Kecelakaan Beruntun di Sibolangit Sumut, 4 Tewas dan 8 Luka-luka
DELISERDANG
suluhsumatera : Kecelakaan beruntun melibatkan sembilan kendaraan mengakibatkan empat orang meninggal dunia dan delapan lainnya mengalami luka-luka.
Aparat gabungan dari Polrestabes Medan, Direktorat Lalu Lintas Polda Sumatera Utara, dan Polsek Pancur Batu bergerak cepat melakukan evakuasi korban, mengamankan lokasi kejadian, serta mengurai kemacetan di jalur Medan-Berastagi.
Kapolrestabes Medan, Kombes Pol. Dr. Jean Calvijn Simanjuntak, SIK, MH memimpin langsung proses evakuasi korban kecelakaan beruntun yang terjadi di Jalan Jamin Ginting Km 44-45, tepatnya di depan Rumah Makan Garuda Grand Hill, Desa Suka Makmur, Kecamatan Sibolangit, Kabupaten Deliserdang, Jumat (17/7/2026) sekira pukul 10.30 WIB.

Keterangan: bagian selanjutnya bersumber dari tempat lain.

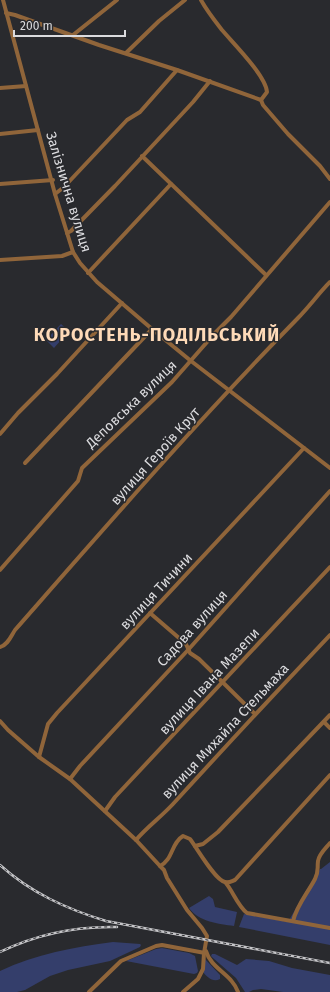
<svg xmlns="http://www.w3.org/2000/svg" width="330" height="992" font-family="'Fira Sans',sans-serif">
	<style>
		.green { fill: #343e6b }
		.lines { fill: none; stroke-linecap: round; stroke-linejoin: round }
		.minor { stroke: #90653a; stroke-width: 4 }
		.rail-casing { stroke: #c5c5c8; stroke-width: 2.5 }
		.rail { stroke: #292a2e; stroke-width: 1; stroke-dasharray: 3; stroke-linecap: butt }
		.labels { text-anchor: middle; stroke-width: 3; stroke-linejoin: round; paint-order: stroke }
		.street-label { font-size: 14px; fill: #dbdbde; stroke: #292a2e }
		.district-label { font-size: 18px; font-weight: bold; letter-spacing: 1px; fill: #fedab8; stroke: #292a2e }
	</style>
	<rect width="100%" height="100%" fill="#292a2e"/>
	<g class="green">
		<polygon points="61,324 69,331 54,348 46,340"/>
		<polygon points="330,862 330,945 239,927 244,914 288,922 307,889 313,881 320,869 321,869"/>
		<path d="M209,896L213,899L215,907L237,912L234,926C219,924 199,922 189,908Z"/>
		<path d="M113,942L140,944L141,945L140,947L110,961L68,970L50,976L25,990L17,992H0V971C36,954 74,947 113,942Z"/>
		<polygon points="162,948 189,953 195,956 198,971 197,973 194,974 126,961 156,949"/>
		<polygon points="212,954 215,954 237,965 246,959 269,961 292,968 330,975 330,992 283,992 261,989 253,990 249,992 245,992 236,978 213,958 211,956"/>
		<path d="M205,959L220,975V979C213,983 207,977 203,972Z"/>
	</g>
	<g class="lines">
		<g class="minor">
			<polyline points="3,0 55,194 73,252 80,263 97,282 152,329 191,361 330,468"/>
			<path d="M201,0C207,11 215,21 222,30C234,44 266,76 267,92L261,100"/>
			<polyline points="6,13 15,15 99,45 177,70 261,100 263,105 288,134 320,166 330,179"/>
			<polyline points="73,35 117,0"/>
			<polyline points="126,53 159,21 185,0"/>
			<polyline points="0,88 26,86"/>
			<polyline points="0,134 38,130"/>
			<polyline points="142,156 266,275"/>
			<polyline points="0,184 53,180"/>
			<polyline points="55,194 64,187 127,120 140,112 177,70"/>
			<polyline points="67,233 71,231 115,186 193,102 210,81"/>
			<polyline points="0,260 62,256 73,252"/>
			<polyline points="88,273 171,184"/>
			<polyline points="0,434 18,413 57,374 122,303"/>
			<polyline points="25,463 152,329"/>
			<polyline points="0,570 78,481 82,468 172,382 215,333 231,317 330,202"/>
			<polyline points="150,613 186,644 190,653 199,659 255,714"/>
			<path d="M0,647C8,645 11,636 15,630C108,524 200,418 298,318C309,307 319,293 330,282"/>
			<path d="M0,721L8,730L39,757L70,779L136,840L160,866C173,860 171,843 183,836L190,839C197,848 215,880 225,882C229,883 232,881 235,880L330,775"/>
			<polyline points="324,722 330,728"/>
			<polyline points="39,757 48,724 57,713 304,448"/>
			<polyline points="70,779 80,766 188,650 330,491"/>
			<polyline points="105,811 115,797 330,567"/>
			<path d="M136,840C147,827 161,817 173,804C225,747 277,691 330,635"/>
			<polyline points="195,846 203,844 218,832 330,715"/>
			<polyline points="160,866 164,870 167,878 187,910 202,928 207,936 204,953 203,969 198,979 183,992"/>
			<path d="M225,882C233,891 237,905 247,913L330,928"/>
			<path d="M293,921C297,905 307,894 315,879C319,870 317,870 318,861C319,854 326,848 330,843"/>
			<path d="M206,951C211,969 232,974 238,992"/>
			<polyline points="89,992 121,961 156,946 162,945 205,953"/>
		</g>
		<g class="rail-casing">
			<g id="rail">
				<path d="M0,865C31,893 67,909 106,921L330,963"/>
				<path d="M0,952C37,934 76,926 117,927"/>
			</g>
		</g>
		<use href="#rail" class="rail"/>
	</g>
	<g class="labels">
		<g class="street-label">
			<text transform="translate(69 192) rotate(73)" y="5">Залізнична вулиця</text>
			<text transform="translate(131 404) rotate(-44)" y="5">Деповська вулиця</text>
			<text transform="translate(155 456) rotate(-48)" y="5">вулиця Героїв Крут</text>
			<text transform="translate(156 591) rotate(-47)" y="5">вулиця Тичини</text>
			<text transform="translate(192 628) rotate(-48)" y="5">Садова вулиця</text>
			<text transform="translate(209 681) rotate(-47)" y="5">вулиця Івана Мазепи</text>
			<text transform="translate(225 731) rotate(-47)" y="5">вулиця Михайла Стельмаха</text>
		</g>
		<g class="district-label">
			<text x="157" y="341">КОРОСТЕНЬ-ПОДІЛЬСЬКИЙ</text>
		</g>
	</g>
	<path d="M14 30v6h111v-6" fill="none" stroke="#dbdbde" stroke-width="2"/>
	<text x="20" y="30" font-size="12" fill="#dbdbde" stroke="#292a2e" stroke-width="3" paint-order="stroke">200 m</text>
</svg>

Direktur Lalu Lintas Polda Sumatera Utara, Kombes. Pol. Achmad Fauzi Dalimunthe, mengatakan hingga pukul 14.00 WIB tercatat sebanyak 12 korban akibat kecelakaan tersebut.
“Kejadiannya sekitar pukul 10.30 WIB. Hingga pukul 14.00 WIB, data sementara yang kami peroleh terdapat 12 korban. Empat orang meninggal dunia, sementara korban lainnya masih menjalani perawatan di rumah sakit dan terus kami data perkembangannya,” ujarnya.
Berdasarkan hasil penyelidikan sementara, kecelakaan diduga bermula saat sebuah truk Fuso bermuatan galon air mineral melaju dari arah Tanah Karo menuju Medan.
Saat melintas di kawasan Sibolangit, truk diduga mengalami rem blong sehingga kehilangan kendali dan menabrak delapan kendaraan di depannya.
Delapan kendaraan yang tertabrak terdiri dari dua truk Colt Diesel, lima minibus, dan satu sepeda motor.
Achmad Fauzi menjelaskan, penyebab pasti kecelakaan masih dalam proses penyelidikan. Namun, hasil pemeriksaan awal mengindikasikan truk Fuso mengalami gangguan yang menyebabkan tabrakan beruntun tersebut.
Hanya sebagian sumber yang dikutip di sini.